## Problem details:
Copy out every item below character for character, leaving the pictures out of your copy.

## Dataset:
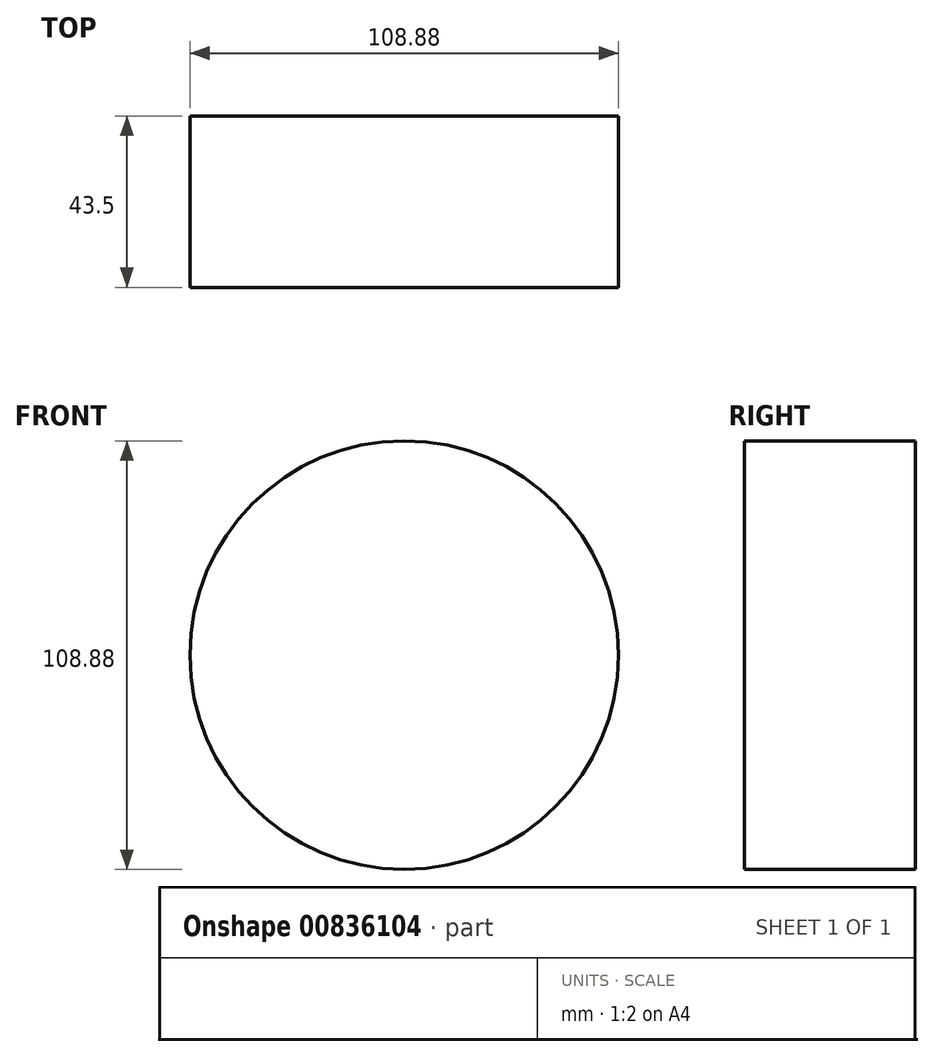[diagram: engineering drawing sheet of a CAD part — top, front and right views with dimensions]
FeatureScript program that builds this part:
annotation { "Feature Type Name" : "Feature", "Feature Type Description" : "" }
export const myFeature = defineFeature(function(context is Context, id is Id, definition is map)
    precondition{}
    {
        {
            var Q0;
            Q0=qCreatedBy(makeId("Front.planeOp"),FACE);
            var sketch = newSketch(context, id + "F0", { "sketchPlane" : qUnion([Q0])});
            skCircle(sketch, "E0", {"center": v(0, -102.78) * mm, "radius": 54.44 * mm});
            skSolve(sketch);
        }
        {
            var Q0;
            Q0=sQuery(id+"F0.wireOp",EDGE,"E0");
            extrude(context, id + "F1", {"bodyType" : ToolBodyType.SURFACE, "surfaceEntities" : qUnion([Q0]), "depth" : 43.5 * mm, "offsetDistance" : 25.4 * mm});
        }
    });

## Exercise response:
[diagram: engineering drawing sheet of a CAD part — top, front and right views with dimensions]
FeatureScript program that builds this part:
annotation { "Feature Type Name" : "Feature", "Feature Type Description" : "" }
export const myFeature = defineFeature(function(context is Context, id is Id, definition is map)
    precondition{}
    {
        {
            var Q0;
            Q0=qCreatedBy(makeId("Front.planeOp"),FACE);
            var sketch = newSketch(context, id + "F0", { "sketchPlane" : qUnion([Q0])});
            skCircle(sketch, "E0", {"center": v(0, -102.78) * mm, "radius": 54.44 * mm});
            skSolve(sketch);
        }
        {
            var Q0;
            Q0=sQuery(id+"F0.wireOp",EDGE,"E0");
            extrude(context, id + "F1", {"bodyType" : ToolBodyType.SURFACE, "surfaceEntities" : qUnion([Q0]), "depth" : 43.5 * mm, "offsetDistance" : 25.4 * mm});
        }
    });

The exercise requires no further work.